=== LISTED RECORDS ===
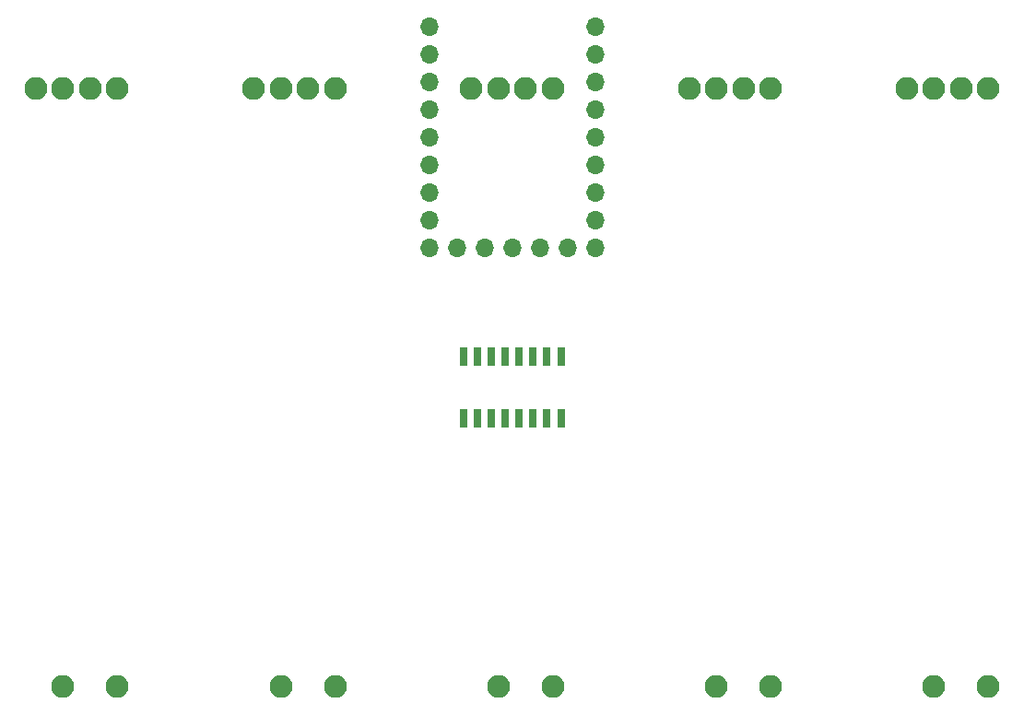
<source format=gbr>
%TF.GenerationSoftware,KiCad,Pcbnew,9.0.7*%
%TF.CreationDate,2026-01-29T16:23:54-06:00*%
%TF.ProjectId,deej,6465656a-2e6b-4696-9361-645f70636258,rev?*%
%TF.SameCoordinates,Original*%
%TF.FileFunction,Soldermask,Top*%
%TF.FilePolarity,Negative*%
%FSLAX46Y46*%
G04 Gerber Fmt 4.6, Leading zero omitted, Abs format (unit mm)*
G04 Created by KiCad (PCBNEW 9.0.7) date 2026-01-29 16:23:54*
%MOMM*%
%LPD*%
G01*
G04 APERTURE LIST*
%ADD10R,0.800000X1.750000*%
%ADD11R,0.700000X1.750000*%
%ADD12O,2.101600X2.101600*%
%ADD13O,1.701600X1.701600*%
G04 APERTURE END LIST*
D10*
%TO.C,U1*%
X145505000Y-107825000D03*
D11*
X146825000Y-107825000D03*
X148095000Y-107825000D03*
X149365000Y-107825000D03*
X150635000Y-107825000D03*
X151905000Y-107825000D03*
X153175000Y-107825000D03*
D10*
X154495000Y-107825000D03*
X154495000Y-102175000D03*
D11*
X153175000Y-102175000D03*
X151905000Y-102175000D03*
X150635000Y-102175000D03*
X149365000Y-102175000D03*
X148095000Y-102175000D03*
X146825000Y-102175000D03*
D10*
X145505000Y-102175000D03*
%TD*%
D12*
%TO.C,U2*%
X186249900Y-77500200D03*
X188750100Y-77500200D03*
X188750100Y-132500100D03*
X191249900Y-77500200D03*
X193750100Y-77500200D03*
X193750100Y-132500100D03*
%TD*%
D13*
%TO.C,U8*%
X157620000Y-71840000D03*
X157620000Y-74380000D03*
X157620000Y-76920000D03*
X157620000Y-79460000D03*
X157620000Y-82000000D03*
X157620000Y-84540000D03*
X157620000Y-87080000D03*
X157620000Y-89620000D03*
X157620000Y-92160000D03*
X155080000Y-92160000D03*
X152540000Y-92160000D03*
X150000000Y-92160000D03*
X147460000Y-92160000D03*
X144920000Y-92160000D03*
X142380000Y-92160000D03*
X142380000Y-89620000D03*
X142380000Y-87080000D03*
X142380000Y-84540000D03*
X142380000Y-82000000D03*
X142380000Y-79460000D03*
X142380000Y-76920000D03*
X142380000Y-74380000D03*
X142380000Y-71840000D03*
%TD*%
D12*
%TO.C,U3*%
X166249900Y-77500200D03*
X168750100Y-77500200D03*
X168750100Y-132500100D03*
X171249900Y-77500200D03*
X173750100Y-77500200D03*
X173750100Y-132500100D03*
%TD*%
%TO.C,U5*%
X126249900Y-77500200D03*
X128750100Y-77500200D03*
X128750100Y-132500100D03*
X131249900Y-77500200D03*
X133750100Y-77500200D03*
X133750100Y-132500100D03*
%TD*%
%TO.C,U4*%
X146249900Y-77500200D03*
X148750100Y-77500200D03*
X148750100Y-132500100D03*
X151249900Y-77500200D03*
X153750100Y-77500200D03*
X153750100Y-132500100D03*
%TD*%
%TO.C,U6*%
X106249900Y-77500200D03*
X108750100Y-77500200D03*
X108750100Y-132500100D03*
X111249900Y-77500200D03*
X113750100Y-77500200D03*
X113750100Y-132500100D03*
%TD*%
M02*

</source>
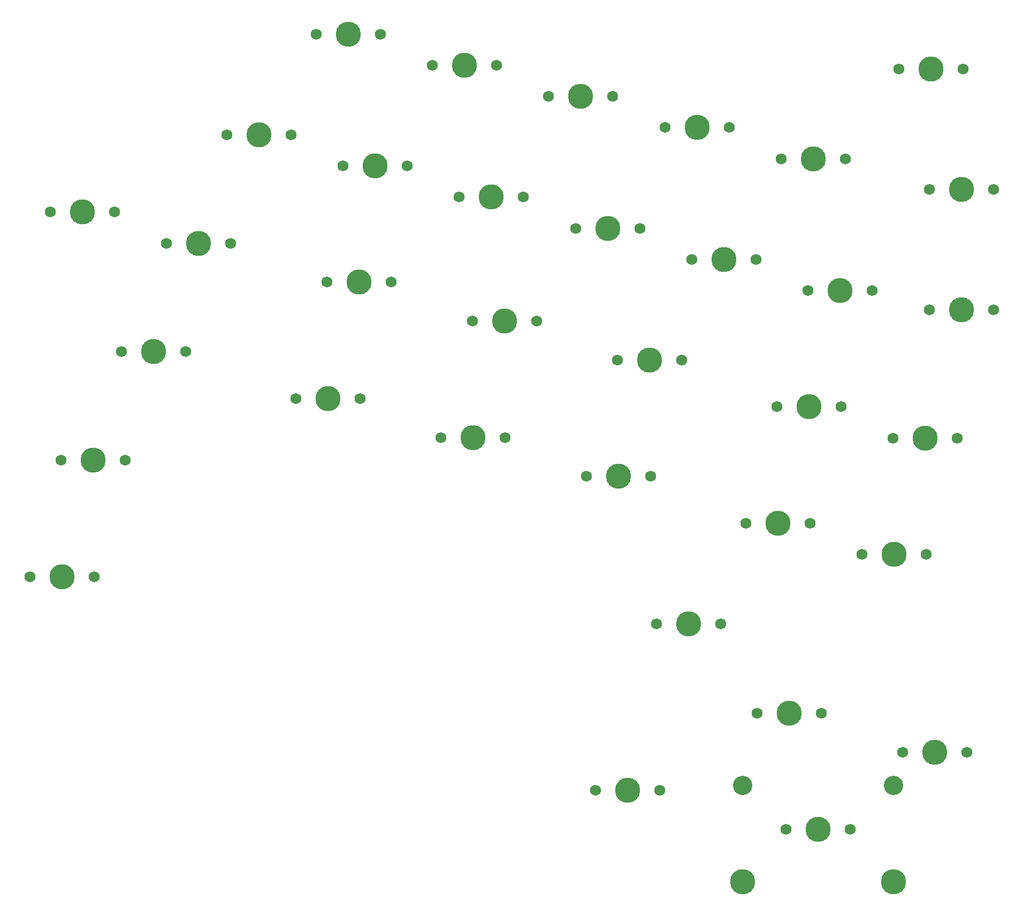
<source format=gts>
G04 #@! TF.GenerationSoftware,KiCad,Pcbnew,(5.1.6)-1*
G04 #@! TF.CreationDate,2020-08-31T15:39:06-04:00*
G04 #@! TF.ProjectId,keyboard,6b657962-6f61-4726-942e-6b696361645f,rev?*
G04 #@! TF.SameCoordinates,Original*
G04 #@! TF.FileFunction,Soldermask,Top*
G04 #@! TF.FilePolarity,Negative*
%FSLAX46Y46*%
G04 Gerber Fmt 4.6, Leading zero omitted, Abs format (unit mm)*
G04 Created by KiCad (PCBNEW (5.1.6)-1) date 2020-08-31 15:39:06*
%MOMM*%
%LPD*%
G01*
G04 APERTURE LIST*
%ADD10C,3.987800*%
%ADD11C,1.750000*%
%ADD12C,3.048000*%
G04 APERTURE END LIST*
D10*
X275469126Y-145415000D03*
D11*
X270389126Y-145415000D03*
X280549126Y-145415000D03*
D10*
X293870013Y-150345503D03*
D11*
X288790013Y-150345503D03*
X298950013Y-150345503D03*
D10*
X367741686Y-150906117D03*
D11*
X362661686Y-150906117D03*
X372821686Y-150906117D03*
D10*
X261338179Y-161350636D03*
D11*
X256258179Y-161350636D03*
X266418179Y-161350636D03*
D10*
X279739066Y-166281138D03*
D11*
X274659066Y-166281138D03*
X284819066Y-166281138D03*
D10*
X298139953Y-171211641D03*
D11*
X293059953Y-171211641D03*
X303219953Y-171211641D03*
D10*
X312270900Y-155276006D03*
D11*
X307190900Y-155276006D03*
X317350900Y-155276006D03*
D10*
X330671787Y-160206508D03*
D11*
X325591787Y-160206508D03*
X335751787Y-160206508D03*
D10*
X349072674Y-165137011D03*
D11*
X343992674Y-165137011D03*
X354152674Y-165137011D03*
D10*
X372504186Y-169956117D03*
D11*
X367424186Y-169956117D03*
X377584186Y-169956117D03*
D10*
X233406568Y-173588394D03*
D11*
X228326568Y-173588394D03*
X238486568Y-173588394D03*
D10*
X251807455Y-178518897D03*
D11*
X246727455Y-178518897D03*
X256887455Y-178518897D03*
D10*
X277189813Y-184682025D03*
D11*
X272109813Y-184682025D03*
X282269813Y-184682025D03*
D10*
X316540840Y-176142144D03*
D11*
X311460840Y-176142144D03*
X321620840Y-176142144D03*
D10*
X334941727Y-181072647D03*
D11*
X329861727Y-181072647D03*
X340021727Y-181072647D03*
D10*
X353342614Y-186003150D03*
D11*
X348262614Y-186003150D03*
X358422614Y-186003150D03*
D10*
X372504186Y-189006117D03*
D11*
X367424186Y-189006117D03*
X377584186Y-189006117D03*
D10*
X244657980Y-195687158D03*
D11*
X239577980Y-195687158D03*
X249737980Y-195687158D03*
D10*
X272259311Y-203082912D03*
D11*
X267179311Y-203082912D03*
X277339311Y-203082912D03*
D10*
X300190922Y-190845154D03*
D11*
X295110922Y-190845154D03*
X305270922Y-190845154D03*
D10*
X295260419Y-209246041D03*
D11*
X290180419Y-209246041D03*
X300340419Y-209246041D03*
D10*
X323192031Y-197008282D03*
D11*
X318112031Y-197008282D03*
X328272031Y-197008282D03*
D10*
X348412111Y-204404037D03*
D11*
X343332111Y-204404037D03*
X353492111Y-204404037D03*
D10*
X366812998Y-209334539D03*
D11*
X361732998Y-209334539D03*
X371892998Y-209334539D03*
D10*
X235127256Y-212855419D03*
D11*
X230047256Y-212855419D03*
X240207256Y-212855419D03*
D10*
X318261528Y-215409169D03*
D11*
X313181528Y-215409169D03*
X323341528Y-215409169D03*
D10*
X343481609Y-222804924D03*
D11*
X338401609Y-222804924D03*
X348561609Y-222804924D03*
D10*
X361882496Y-227735426D03*
D11*
X356802496Y-227735426D03*
X366962496Y-227735426D03*
D10*
X230196753Y-231256306D03*
D11*
X225116753Y-231256306D03*
X235276753Y-231256306D03*
D10*
X329350662Y-238740559D03*
D11*
X324270662Y-238740559D03*
X334430662Y-238740559D03*
D10*
X319735936Y-265109264D03*
D11*
X314655936Y-265109264D03*
X324815936Y-265109264D03*
D10*
X345286298Y-252871506D03*
D11*
X340206298Y-252871506D03*
X350366298Y-252871506D03*
D10*
X368287407Y-259034634D03*
D11*
X363207407Y-259034634D03*
X373367407Y-259034634D03*
D10*
X349880795Y-271272392D03*
D11*
X344800795Y-271272392D03*
X354960795Y-271272392D03*
D12*
X337942795Y-264287392D03*
X361818795Y-264287392D03*
D10*
X337942795Y-279527392D03*
X361818795Y-279527392D03*
M02*

</source>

=== HOW TO COMPLETE THIS TASK ===
Please return every line of the records above that contains the word "FileFunction".

=== SOLUTION FOR THIS PROBLEM ===
%TF.FileFunction,Soldermask,Top*%
G04 #@! TF.FileFunction,Soldermask,Top*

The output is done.